Kultur : Jagd nach dem Weltgeist

Die Erfindung der Kunst aus dem Geist der Reportage: Robert Rauschenberg zum 80. Geburtstag

Christina Tilmann

Das Bild zur aktuellen Vogelgrippe-Epidemie entstand schon 1955/58, heute ist es im Besitz des Museums Ludwig in Köln. „Odalisque“ zeigt ein ausgestopftes Huhn auf dem Dach eines Käfigs, darin eine einzelne Hühnerfeder und jede Menge Bilder, Postkarten, Comics und Pin-ups. Dass er ein Tierfreund war, hat Vater Rauschenberg seinem Sohn Robert sehr übel genommen – und nicht nur das. Dass er einer der wichtigsten Künstler des 20. Jahrhunderts werden sollte, war dem in Port Arthur, Texas, geborenen Sohn eines Ölarbeiters keineswegs in die Wiege gelegt: Bis er zwanzig war, hatte er noch nie ein Museum betreten. Doch dann traf es ihn wie ein Blitz: „Ich habe zum ersten Mal begriffen, dass ein Mensch Künstler sein kann.“

Der Vater, begeisterter Jäger, hätte wohl eine andere Karriere vorgezogen: 1942 brach Robert Rauschenberg sein Pharmaziestudium an der University of Austin aus Protest gegen Tierversuche wieder ab. Ein Jäger jedoch ist auch der Sohn geworden: nach Materialien, Ländern, Themen, Erfahrungen. Man könne auch aus einer Socke ein Bild machen, lautet sein bekanntes Diktum, und nicht nur Socken, sondern auch Betten, Schrottautos, Fallschirme, Besen, Colaflaschen, ausgestopfte Ziegen, Ofenrohre oder Schlamm dienen ihm als Material. Mit den „Combine Paintings“, den zwischen 1950 und 1959 entstandenen Sperrmüll- Objekten, wurde er berühmt.
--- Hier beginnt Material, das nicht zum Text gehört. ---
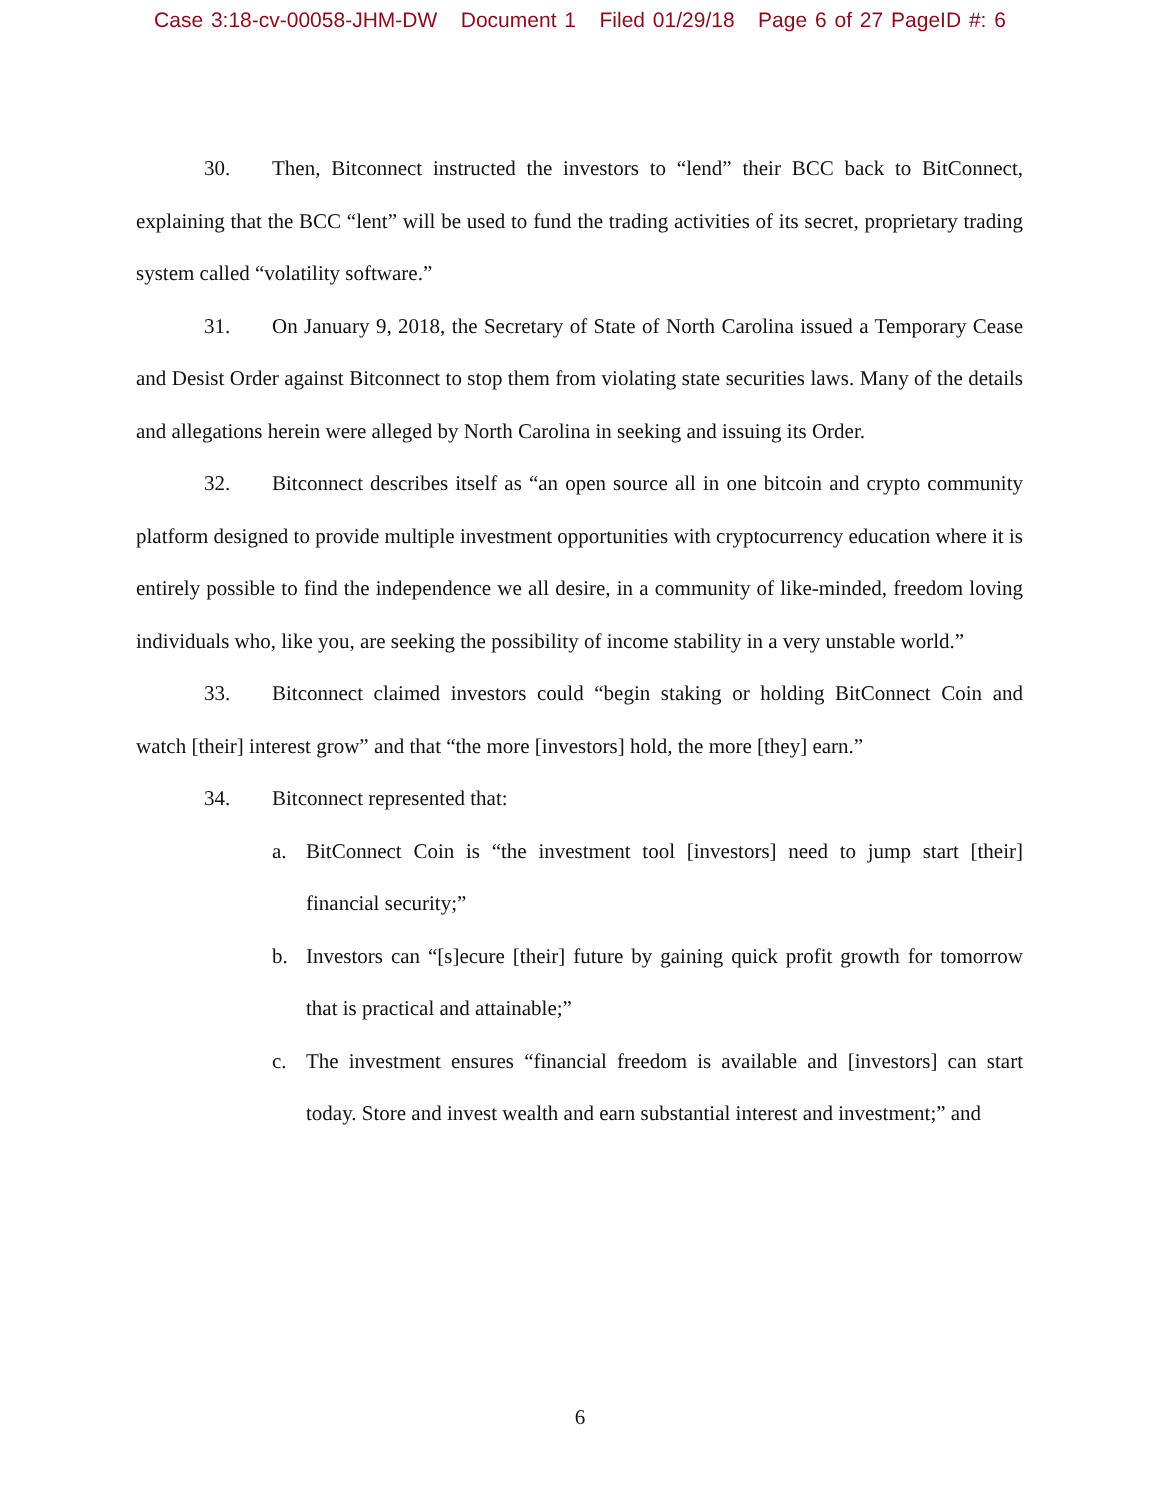Case 3:18-cv-00058-JHM-DW Document 1 Filed 01/29/18 Page 6 of 27 PageID #: 6
30. Then, Bitconnect instructed the investors to “lend” their BCC back to BitConnect, explaining that the BCC “lent” will be used to fund the trading activities of its secret, proprietary trading system called “volatility software.”
31. On January 9, 2018, the Secretary of State of North Carolina issued a Temporary Cease and Desist Order against Bitconnect to stop them from violating state securities laws. Many of the details and allegations herein were alleged by North Carolina in seeking and issuing its Order.
32. Bitconnect describes itself as “an open source all in one bitcoin and crypto community platform designed to provide multiple investment opportunities with cryptocurrency education where it is entirely possible to find the independence we all desire, in a community of like-minded, freedom loving individuals who, like you, are seeking the possibility of income stability in a very unstable world.”
33. Bitconnect claimed investors could “begin staking or holding BitConnect Coin and watch [their] interest grow” and that “the more [investors] hold, the more [they] earn.”
34. Bitconnect represented that:
a. BitConnect Coin is “the investment tool [investors] need to jump start [their] financial security;”
b. Investors can “[s]ecure [their] future by gaining quick profit growth for tomorrow that is practical and attainable;”
c. The investment ensures “financial freedom is available and [investors] can start today. Store and invest wealth and earn substantial interest and investment;” and
6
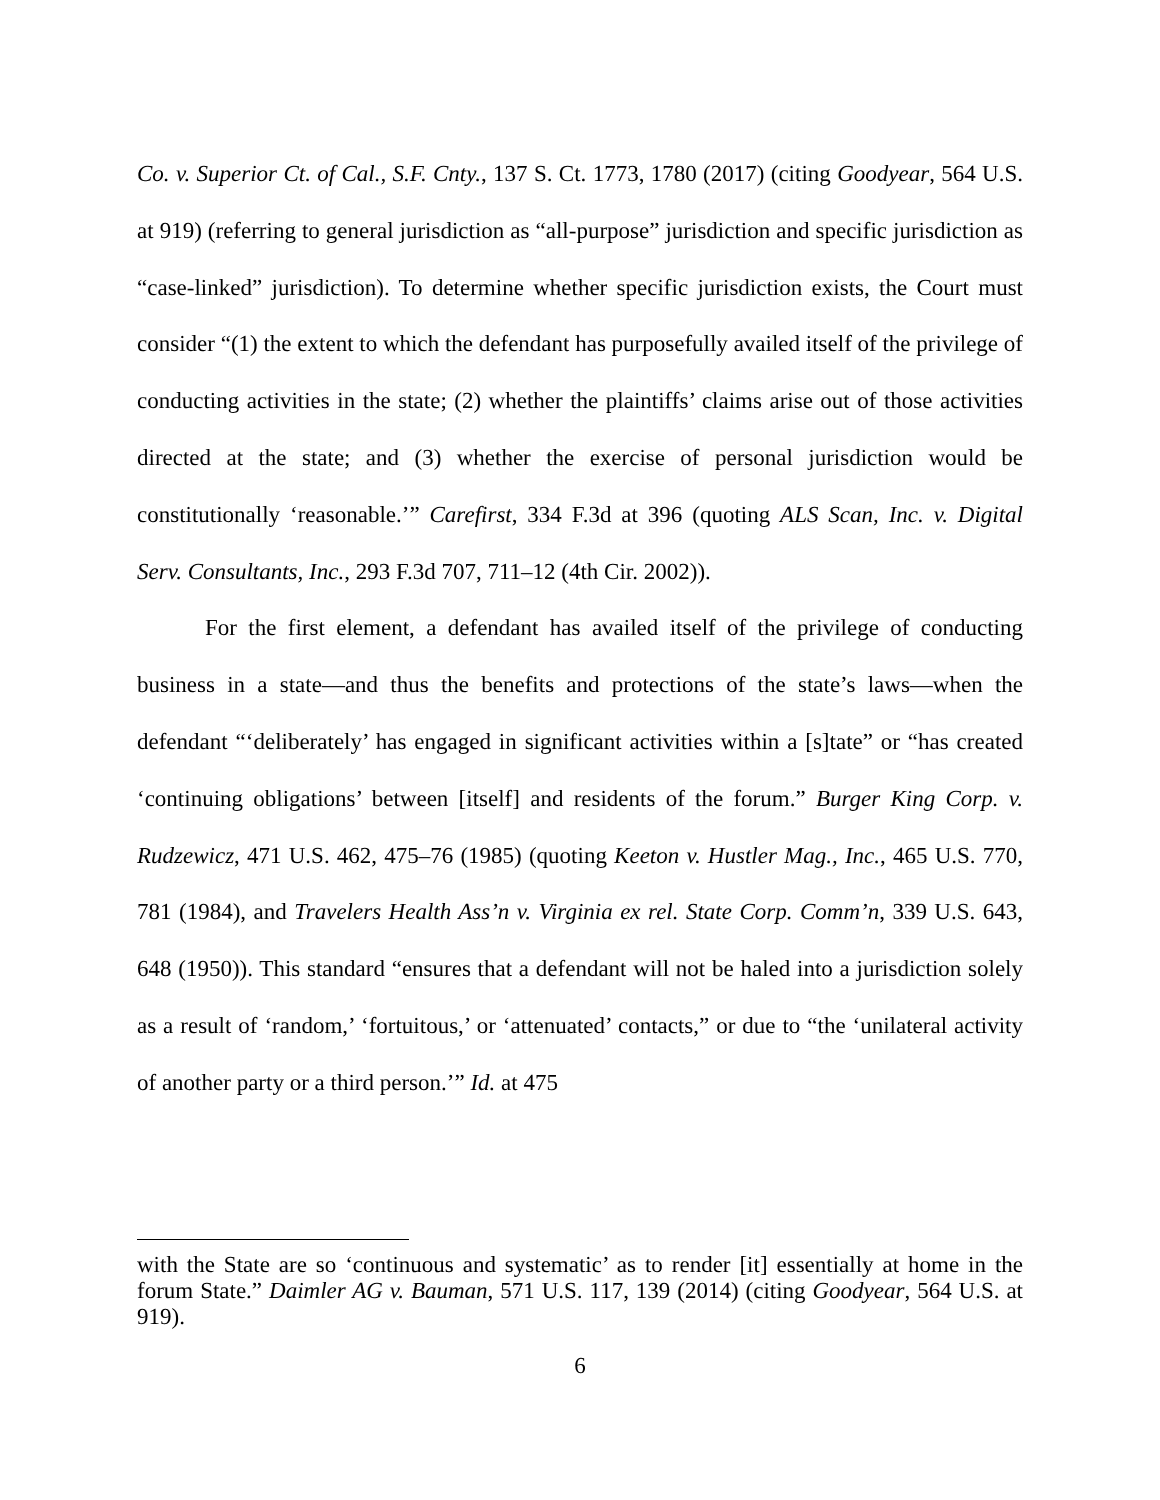Co. v. Superior Ct. of Cal., S.F. Cnty., 137 S. Ct. 1773, 1780 (2017) (citing Goodyear, 564 U.S. at 919) (referring to general jurisdiction as “all-purpose” jurisdiction and specific jurisdiction as “case-linked” jurisdiction). To determine whether specific jurisdiction exists, the Court must consider “(1) the extent to which the defendant has purposefully availed itself of the privilege of conducting activities in the state; (2) whether the plaintiffs’ claims arise out of those activities directed at the state; and (3) whether the exercise of personal jurisdiction would be constitutionally ‘reasonable.’” Carefirst, 334 F.3d at 396 (quoting ALS Scan, Inc. v. Digital Serv. Consultants, Inc., 293 F.3d 707, 711–12 (4th Cir. 2002)).
For the first element, a defendant has availed itself of the privilege of conducting business in a state—and thus the benefits and protections of the state’s laws—when the defendant “‘deliberately’ has engaged in significant activities within a [s]tate” or “has created ‘continuing obligations’ between [itself] and residents of the forum.” Burger King Corp. v. Rudzewicz, 471 U.S. 462, 475–76 (1985) (quoting Keeton v. Hustler Mag., Inc., 465 U.S. 770, 781 (1984), and Travelers Health Ass’n v. Virginia ex rel. State Corp. Comm’n, 339 U.S. 643, 648 (1950)). This standard “ensures that a defendant will not be haled into a jurisdiction solely as a result of ‘random,’ ‘fortuitous,’ or ‘attenuated’ contacts,” or due to “the ‘unilateral activity of another party or a third person.’” Id. at 475
with the State are so ‘continuous and systematic’ as to render [it] essentially at home in the forum State.” Daimler AG v. Bauman, 571 U.S. 117, 139 (2014) (citing Goodyear, 564 U.S. at 919).
6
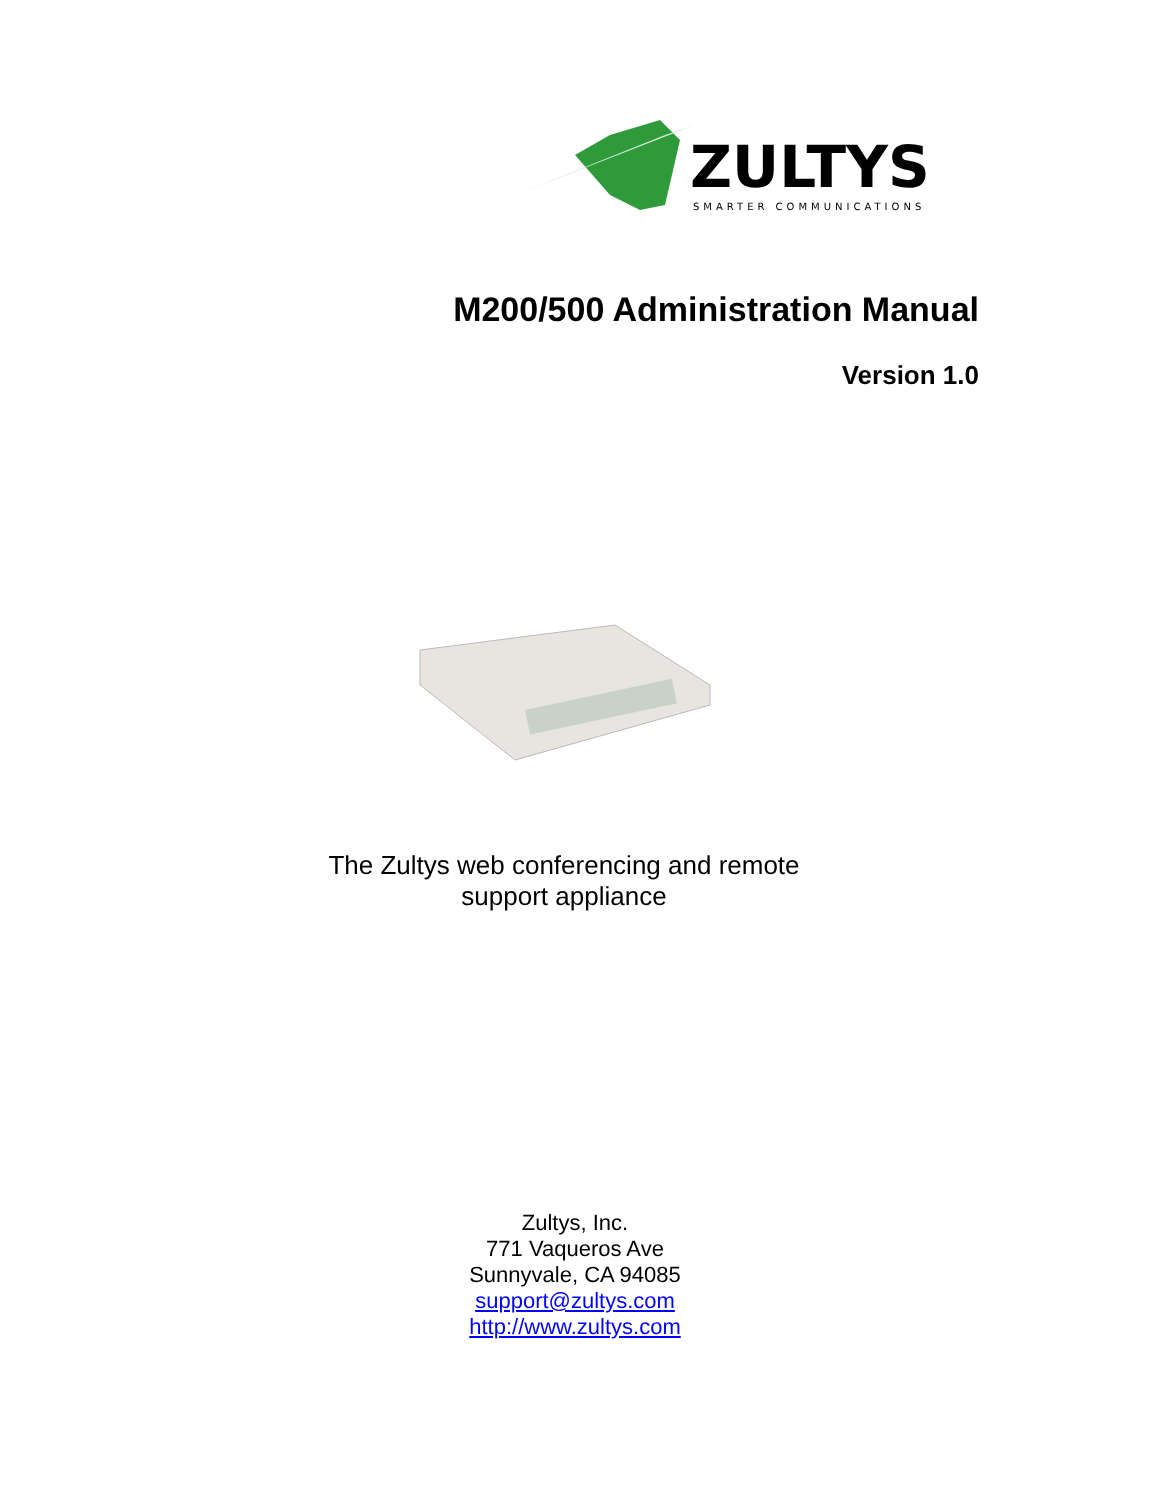ZULTYS
SMARTER COMMUNICATIONS
M200/500 Administration Manual
Version 1.0
The Zultys web conferencing and remote
support appliance
Zultys, Inc.
771 Vaqueros Ave
Sunnyvale, CA 94085
support@zultys.com
http://www.zultys.com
Doch als Collagisten in der Nachfolge von Duchamp und Schwitters allein wird man ihm nicht gerecht. Auch nicht mit dem Label „Pop-Art“, als deren Protagonist er neben Warhol und Lichtenstein gilt. Es ist etwas Chamäleonhaftes um Robert Rauschenberg, der sich in seiner Kunst immer wieder neu erfunden hat: von den „Combines“ über Siebdrucke bis zu schwarz-weißen Abstraktionen, Zeichnungen und Fotografien. Auch als Bühnenbildner und Kostümdesigner für Merce Cunningham, als Freund von John Cage und Schaufensterdekorateur für Tiffany’s hat er bis Mitte der Sechziger gearbeitet, in New Yorks wilden Jahren. Wenn Guggenheim-Direktor Thomas Krens ihn 1997, anlässlich der überquellenden New Yorker Retrospektive, die später abgespeckt im Museum Ludwig zu sehen war, in eine Reihe mit Picasso stellt, ist damit auch die technische Vielfalt und artistische Virtuosität des Künstlers gemeint.

Und doch wurde es stiller um Robert Rauschenberg. 1980 war sein Werk in einer Retrospektive auch in Berlin zu sehen und galt, vor dem Hintergrund der Pop-Art, als abgeschlossen. Der umtriebige, stets neugierige Weltgeist Rauschenberg kennt trotzdem keinen Halt. Für „ROCI“ (Rauschenbergs Overseas Cultural Interchange), ein auf sieben Jahre angelegtes Großprojekt, reiste er, der sich mindestens so sehr als Reporter wie Künstler sieht, ab 1984 rund um die Welt, nach Chile, Kuba, Deutschland, Russland, China und Japan. „Kampf gegen die Weltkrise statt die Midlife Crisis“ hatte sich der damals Sechzigjährige vorgenommen. In den Neunzigern fuhr er lieber in die Armenviertel der Latinos in Los Angeles, fotografierte und recherchierte dort. Seither arbeitet er noch immer am Großwerk „The 1/4 Mile or 2 Furlong Piece“, das am Ende eine Viertelmeile lang sein soll.

Seit Ende der Sechzigerjahre lebt Rauschenberg auf der kleinen Insel Captiva Island in Florida. Heute feiert er seinen 80. Geburtstag.